Remembering Arthur

Martin Lavut

BY Travis Mackenzie HooverPublished Mar 19, 2007

This is an achingly sad portrait of Arthur Lipsett, the Canadian experimental filmmaker who shot to international fame with his 1961 Oscar-nominee Very Nice, Very Nice and subsequently sank like a stone into mental illness and incoherence. No experts are on hand to tell you exactly how important was Lipsett’s achievement or its formal qualities, instead you have impressions of his life and work from various friends, lovers and hangers-on. There are drawbacks to this approach, and compatriots of mine rued the emphasis on his decline over his accomplishments, but there’s no denying the personal investment (and personal defeats) of all the people collected to tell his story and theirs. The clips of his films — manic montage experiments that combine found footage, still photographs or documentary (or some combination thereof) into jarring dialectical assaults — make him seem like he’s worth the effort, which makes his fall into depression all the more jarring.

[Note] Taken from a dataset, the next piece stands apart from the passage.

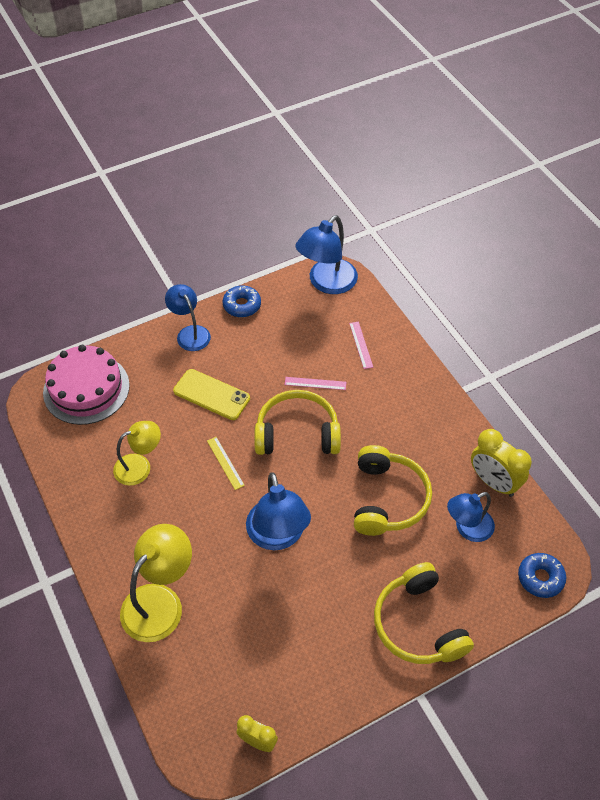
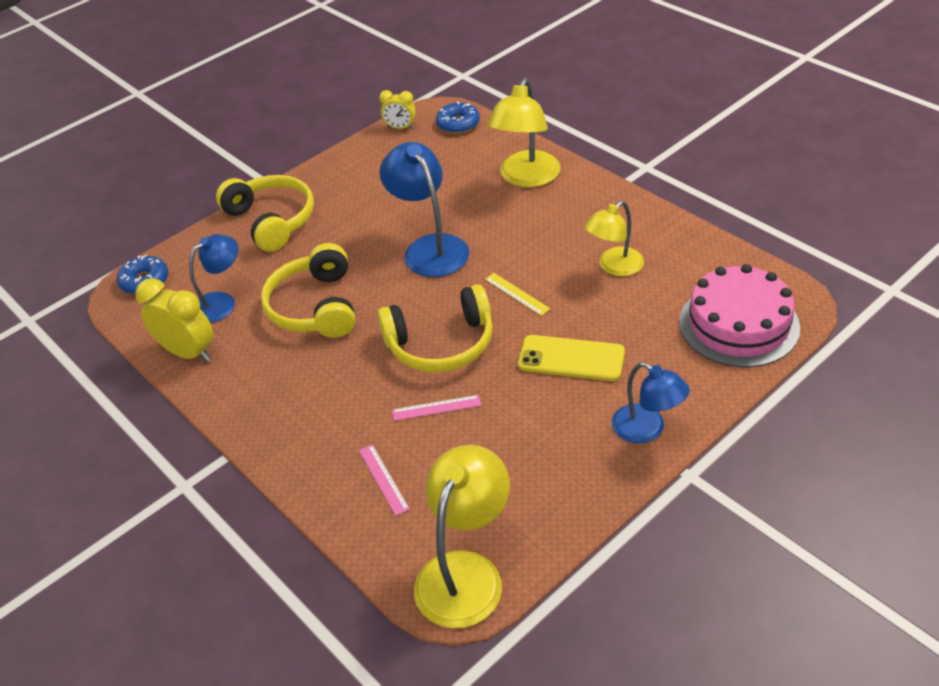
camera: 170 degrees right, 10 degrees down
(242, 305) = (591, 494): blue donut -> blue donut (458, 124)
(326, 283) = (465, 572): blue lamp -> yellow lamp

Even worse is the contradictory information his compatriots give: a few people point fingers at who could have been instrumental in his decline, and the impression is given that his personal environment had been poisoned by envious parasites and opportunistic scenesters. Leaving aside the responsibility of the NFB, which curtailed his work there as being beyond its boxy documentary mandate, the picture painted is one of sadness not just for Lipsett but the various confederates whose lives clearly haven’t turned out the way the explosion of the ’60s might have suggested. I don’t know if this is the most appropriate way to remember Arthur, but it sure made me want to remember his work, and I suspect it will inspire similar feelings in unfamiliar audiences.